**Required work**
Please restate each entry that appears below word for word, without its pictures.

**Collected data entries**
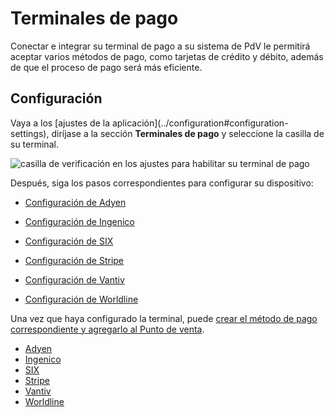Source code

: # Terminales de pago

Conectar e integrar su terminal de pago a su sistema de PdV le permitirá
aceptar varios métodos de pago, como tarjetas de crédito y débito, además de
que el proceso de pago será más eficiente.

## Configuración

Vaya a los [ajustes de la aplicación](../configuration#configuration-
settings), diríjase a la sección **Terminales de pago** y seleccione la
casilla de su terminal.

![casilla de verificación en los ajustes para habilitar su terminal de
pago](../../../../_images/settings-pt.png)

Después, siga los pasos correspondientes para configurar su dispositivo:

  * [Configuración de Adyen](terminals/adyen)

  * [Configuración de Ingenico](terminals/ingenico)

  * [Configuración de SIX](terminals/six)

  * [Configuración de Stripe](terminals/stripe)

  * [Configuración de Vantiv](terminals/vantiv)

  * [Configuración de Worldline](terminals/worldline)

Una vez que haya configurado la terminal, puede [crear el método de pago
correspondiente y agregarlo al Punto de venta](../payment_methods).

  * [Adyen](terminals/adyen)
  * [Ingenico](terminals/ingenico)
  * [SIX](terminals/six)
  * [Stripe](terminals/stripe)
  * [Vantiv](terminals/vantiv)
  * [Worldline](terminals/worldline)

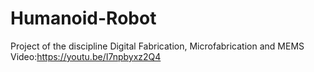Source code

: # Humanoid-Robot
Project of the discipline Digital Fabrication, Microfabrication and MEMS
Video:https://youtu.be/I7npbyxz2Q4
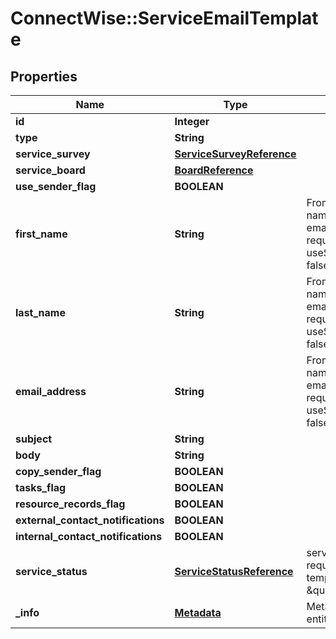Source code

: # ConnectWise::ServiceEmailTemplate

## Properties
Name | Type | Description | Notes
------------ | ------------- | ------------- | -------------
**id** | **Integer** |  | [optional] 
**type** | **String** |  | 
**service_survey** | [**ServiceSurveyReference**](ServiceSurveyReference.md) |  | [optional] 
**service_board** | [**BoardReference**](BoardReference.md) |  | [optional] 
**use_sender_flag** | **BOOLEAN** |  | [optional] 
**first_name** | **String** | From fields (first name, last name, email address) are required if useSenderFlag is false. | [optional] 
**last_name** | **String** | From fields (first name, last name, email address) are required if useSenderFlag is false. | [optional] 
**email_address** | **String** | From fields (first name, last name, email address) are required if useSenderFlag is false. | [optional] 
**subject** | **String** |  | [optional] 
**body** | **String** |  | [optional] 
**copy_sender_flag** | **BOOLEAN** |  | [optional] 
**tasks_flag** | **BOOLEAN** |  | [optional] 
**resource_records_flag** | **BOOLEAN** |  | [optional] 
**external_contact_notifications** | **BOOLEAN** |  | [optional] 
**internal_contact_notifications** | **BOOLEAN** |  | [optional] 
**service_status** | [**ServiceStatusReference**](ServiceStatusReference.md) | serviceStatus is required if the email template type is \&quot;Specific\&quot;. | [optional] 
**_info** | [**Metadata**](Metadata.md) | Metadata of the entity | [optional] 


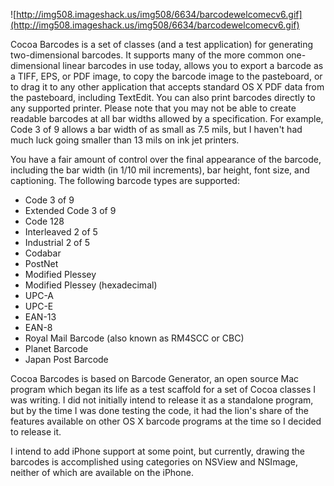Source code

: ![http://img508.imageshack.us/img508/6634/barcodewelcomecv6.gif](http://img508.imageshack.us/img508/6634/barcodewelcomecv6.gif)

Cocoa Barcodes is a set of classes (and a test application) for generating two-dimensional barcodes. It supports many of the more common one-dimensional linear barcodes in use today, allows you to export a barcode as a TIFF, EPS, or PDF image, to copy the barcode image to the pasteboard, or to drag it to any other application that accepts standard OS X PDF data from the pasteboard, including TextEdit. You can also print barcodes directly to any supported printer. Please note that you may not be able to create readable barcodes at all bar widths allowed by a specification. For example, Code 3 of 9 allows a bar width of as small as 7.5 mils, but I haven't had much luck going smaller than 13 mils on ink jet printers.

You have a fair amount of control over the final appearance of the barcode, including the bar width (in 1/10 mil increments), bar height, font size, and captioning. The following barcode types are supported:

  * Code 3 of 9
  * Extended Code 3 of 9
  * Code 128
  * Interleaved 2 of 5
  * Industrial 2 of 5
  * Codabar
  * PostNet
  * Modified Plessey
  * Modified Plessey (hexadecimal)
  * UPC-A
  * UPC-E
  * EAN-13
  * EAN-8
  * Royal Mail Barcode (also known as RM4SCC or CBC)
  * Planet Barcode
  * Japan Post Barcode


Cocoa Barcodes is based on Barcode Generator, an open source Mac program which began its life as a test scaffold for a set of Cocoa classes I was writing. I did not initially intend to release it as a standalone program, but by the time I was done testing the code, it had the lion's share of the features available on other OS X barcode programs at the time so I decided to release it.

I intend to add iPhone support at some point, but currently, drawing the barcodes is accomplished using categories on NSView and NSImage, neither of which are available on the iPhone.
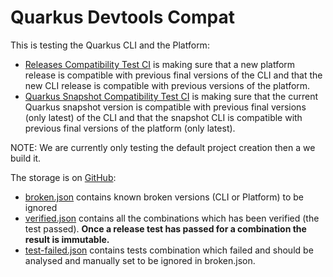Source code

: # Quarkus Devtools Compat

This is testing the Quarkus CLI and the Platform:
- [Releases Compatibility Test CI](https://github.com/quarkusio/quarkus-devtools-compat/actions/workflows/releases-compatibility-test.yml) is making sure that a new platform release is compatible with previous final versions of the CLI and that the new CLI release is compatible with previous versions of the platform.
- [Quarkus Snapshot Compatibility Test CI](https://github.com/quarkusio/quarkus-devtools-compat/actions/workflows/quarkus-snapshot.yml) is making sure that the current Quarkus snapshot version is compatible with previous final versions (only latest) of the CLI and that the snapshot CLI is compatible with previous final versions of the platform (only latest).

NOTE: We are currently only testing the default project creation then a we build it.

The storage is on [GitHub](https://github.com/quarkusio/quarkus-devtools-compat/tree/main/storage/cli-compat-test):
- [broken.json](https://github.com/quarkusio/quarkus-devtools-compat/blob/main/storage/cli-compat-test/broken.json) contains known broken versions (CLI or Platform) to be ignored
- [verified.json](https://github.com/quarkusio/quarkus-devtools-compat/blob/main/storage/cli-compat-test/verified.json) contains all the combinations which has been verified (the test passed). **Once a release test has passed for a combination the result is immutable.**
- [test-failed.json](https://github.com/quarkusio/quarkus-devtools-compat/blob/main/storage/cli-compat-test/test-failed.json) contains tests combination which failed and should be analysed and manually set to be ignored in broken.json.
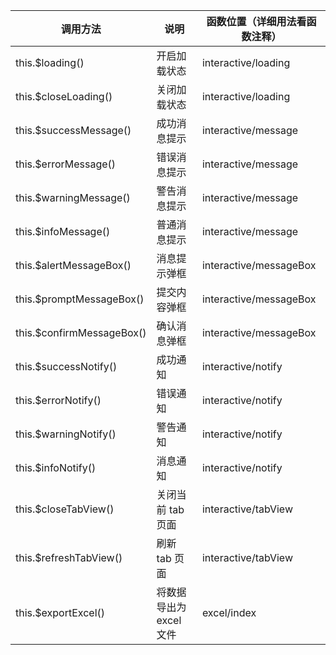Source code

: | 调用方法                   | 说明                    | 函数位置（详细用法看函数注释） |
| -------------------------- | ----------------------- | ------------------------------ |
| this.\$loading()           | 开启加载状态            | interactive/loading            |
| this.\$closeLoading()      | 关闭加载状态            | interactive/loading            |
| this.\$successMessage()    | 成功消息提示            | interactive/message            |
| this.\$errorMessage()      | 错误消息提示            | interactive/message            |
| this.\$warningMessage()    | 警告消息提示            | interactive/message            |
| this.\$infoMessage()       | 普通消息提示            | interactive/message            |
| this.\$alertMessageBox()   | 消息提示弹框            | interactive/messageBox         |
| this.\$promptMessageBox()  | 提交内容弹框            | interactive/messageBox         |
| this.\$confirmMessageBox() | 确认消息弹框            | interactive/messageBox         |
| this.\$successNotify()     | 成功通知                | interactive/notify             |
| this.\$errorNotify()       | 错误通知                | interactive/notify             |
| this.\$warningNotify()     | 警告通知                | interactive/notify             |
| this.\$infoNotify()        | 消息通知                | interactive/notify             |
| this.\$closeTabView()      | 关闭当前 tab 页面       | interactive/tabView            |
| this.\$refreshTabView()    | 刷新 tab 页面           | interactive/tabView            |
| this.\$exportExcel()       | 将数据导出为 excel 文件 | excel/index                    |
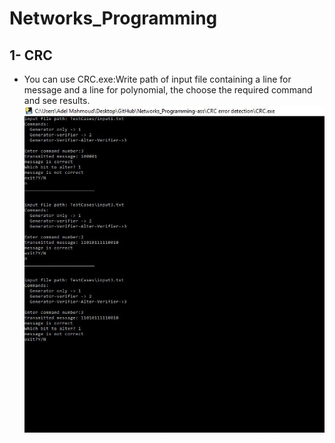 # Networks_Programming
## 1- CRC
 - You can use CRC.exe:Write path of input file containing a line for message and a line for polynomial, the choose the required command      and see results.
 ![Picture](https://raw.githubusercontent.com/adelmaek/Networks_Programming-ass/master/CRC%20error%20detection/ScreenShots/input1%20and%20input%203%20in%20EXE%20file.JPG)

**Solution to this problem**
Source code

: # Terminales de pago

Conectar e integrar su terminal de pago a su sistema de PdV le permitirá
aceptar varios métodos de pago, como tarjetas de crédito y débito, además de
que el proceso de pago será más eficiente.

## Configuración

Vaya a los [ajustes de la aplicación](../configuration#configuration-
settings), diríjase a la sección **Terminales de pago** y seleccione la
casilla de su terminal.

![casilla de verificación en los ajustes para habilitar su terminal de
pago](../../../../_images/settings-pt.png)

Después, siga los pasos correspondientes para configurar su dispositivo:

  * [Configuración de Adyen](terminals/adyen)

  * [Configuración de Ingenico](terminals/ingenico)

  * [Configuración de SIX](terminals/six)

  * [Configuración de Stripe](terminals/stripe)

  * [Configuración de Vantiv](terminals/vantiv)

  * [Configuración de Worldline](terminals/worldline)

Una vez que haya configurado la terminal, puede [crear el método de pago
correspondiente y agregarlo al Punto de venta](../payment_methods).

  * [Adyen](terminals/adyen)
  * [Ingenico](terminals/ingenico)
  * [SIX](terminals/six)
  * [Stripe](terminals/stripe)
  * [Vantiv](terminals/vantiv)
  * [Worldline](terminals/worldline)

Source code

: # Humanoid-Robot
Project of the discipline Digital Fabrication, Microfabrication and MEMS
Video:https://youtu.be/I7npbyxz2Q4
Source code

: # ConnectWise::ServiceEmailTemplate

## Properties
Name | Type | Description | Notes
------------ | ------------- | ------------- | -------------
**id** | **Integer** |  | [optional] 
**type** | **String** |  | 
**service_survey** | [**ServiceSurveyReference**](ServiceSurveyReference.md) |  | [optional] 
**service_board** | [**BoardReference**](BoardReference.md) |  | [optional] 
**use_sender_flag** | **BOOLEAN** |  | [optional] 
**first_name** | **String** | From fields (first name, last name, email address) are required if useSenderFlag is false. | [optional] 
**last_name** | **String** | From fields (first name, last name, email address) are required if useSenderFlag is false. | [optional] 
**email_address** | **String** | From fields (first name, last name, email address) are required if useSenderFlag is false. | [optional] 
**subject** | **String** |  | [optional] 
**body** | **String** |  | [optional] 
**copy_sender_flag** | **BOOLEAN** |  | [optional] 
**tasks_flag** | **BOOLEAN** |  | [optional] 
**resource_records_flag** | **BOOLEAN** |  | [optional] 
**external_contact_notifications** | **BOOLEAN** |  | [optional] 
**internal_contact_notifications** | **BOOLEAN** |  | [optional] 
**service_status** | [**ServiceStatusReference**](ServiceStatusReference.md) | serviceStatus is required if the email template type is \&quot;Specific\&quot;. | [optional] 
**_info** | [**Metadata**](Metadata.md) | Metadata of the entity | [optional] 


Source code

: ![http://img508.imageshack.us/img508/6634/barcodewelcomecv6.gif](http://img508.imageshack.us/img508/6634/barcodewelcomecv6.gif)

Cocoa Barcodes is a set of classes (and a test application) for generating two-dimensional barcodes. It supports many of the more common one-dimensional linear barcodes in use today, allows you to export a barcode as a TIFF, EPS, or PDF image, to copy the barcode image to the pasteboard, or to drag it to any other application that accepts standard OS X PDF data from the pasteboard, including TextEdit. You can also print barcodes directly to any supported printer. Please note that you may not be able to create readable barcodes at all bar widths allowed by a specification. For example, Code 3 of 9 allows a bar width of as small as 7.5 mils, but I haven't had much luck going smaller than 13 mils on ink jet printers.

You have a fair amount of control over the final appearance of the barcode, including the bar width (in 1/10 mil increments), bar height, font size, and captioning. The following barcode types are supported:

  * Code 3 of 9
  * Extended Code 3 of 9
  * Code 128
  * Interleaved 2 of 5
  * Industrial 2 of 5
  * Codabar
  * PostNet
  * Modified Plessey
  * Modified Plessey (hexadecimal)
  * UPC-A
  * UPC-E
  * EAN-13
  * EAN-8
  * Royal Mail Barcode (also known as RM4SCC or CBC)
  * Planet Barcode
  * Japan Post Barcode


Cocoa Barcodes is based on Barcode Generator, an open source Mac program which began its life as a test scaffold for a set of Cocoa classes I was writing. I did not initially intend to release it as a standalone program, but by the time I was done testing the code, it had the lion's share of the features available on other OS X barcode programs at the time so I decided to release it.

I intend to add iPhone support at some point, but currently, drawing the barcodes is accomplished using categories on NSView and NSImage, neither of which are available on the iPhone.
Source code

: # Quarkus Devtools Compat

This is testing the Quarkus CLI and the Platform:
- [Releases Compatibility Test CI](https://github.com/quarkusio/quarkus-devtools-compat/actions/workflows/releases-compatibility-test.yml) is making sure that a new platform release is compatible with previous final versions of the CLI and that the new CLI release is compatible with previous versions of the platform.
- [Quarkus Snapshot Compatibility Test CI](https://github.com/quarkusio/quarkus-devtools-compat/actions/workflows/quarkus-snapshot.yml) is making sure that the current Quarkus snapshot version is compatible with previous final versions (only latest) of the CLI and that the snapshot CLI is compatible with previous final versions of the platform (only latest).

NOTE: We are currently only testing the default project creation then a we build it.

The storage is on [GitHub](https://github.com/quarkusio/quarkus-devtools-compat/tree/main/storage/cli-compat-test):
- [broken.json](https://github.com/quarkusio/quarkus-devtools-compat/blob/main/storage/cli-compat-test/broken.json) contains known broken versions (CLI or Platform) to be ignored
- [verified.json](https://github.com/quarkusio/quarkus-devtools-compat/blob/main/storage/cli-compat-test/verified.json) contains all the combinations which has been verified (the test passed). **Once a release test has passed for a combination the result is immutable.**
- [test-failed.json](https://github.com/quarkusio/quarkus-devtools-compat/blob/main/storage/cli-compat-test/test-failed.json) contains tests combination which failed and should be analysed and manually set to be ignored in broken.json.
Source code

: | 调用方法                   | 说明                    | 函数位置（详细用法看函数注释） |
| -------------------------- | ----------------------- | ------------------------------ |
| this.\$loading()           | 开启加载状态            | interactive/loading            |
| this.\$closeLoading()      | 关闭加载状态            | interactive/loading            |
| this.\$successMessage()    | 成功消息提示            | interactive/message            |
| this.\$errorMessage()      | 错误消息提示            | interactive/message            |
| this.\$warningMessage()    | 警告消息提示            | interactive/message            |
| this.\$infoMessage()       | 普通消息提示            | interactive/message            |
| this.\$alertMessageBox()   | 消息提示弹框            | interactive/messageBox         |
| this.\$promptMessageBox()  | 提交内容弹框            | interactive/messageBox         |
| this.\$confirmMessageBox() | 确认消息弹框            | interactive/messageBox         |
| this.\$successNotify()     | 成功通知                | interactive/notify             |
| this.\$errorNotify()       | 错误通知                | interactive/notify             |
| this.\$warningNotify()     | 警告通知                | interactive/notify             |
| this.\$infoNotify()        | 消息通知                | interactive/notify             |
| this.\$closeTabView()      | 关闭当前 tab 页面       | interactive/tabView            |
| this.\$refreshTabView()    | 刷新 tab 页面           | interactive/tabView            |
| this.\$exportExcel()       | 将数据导出为 excel 文件 | excel/index                    |
 # Networks_Programming
## 1- CRC
 - You can use CRC.exe:Write path of input file containing a line for message and a line for polynomial, the choose the required command      and see results.
 ![Picture](https://raw.githubusercontent.com/adelmaek/Networks_Programming-ass/master/CRC%20error%20detection/ScreenShots/input1%20and%20input%203%20in%20EXE%20file.JPG)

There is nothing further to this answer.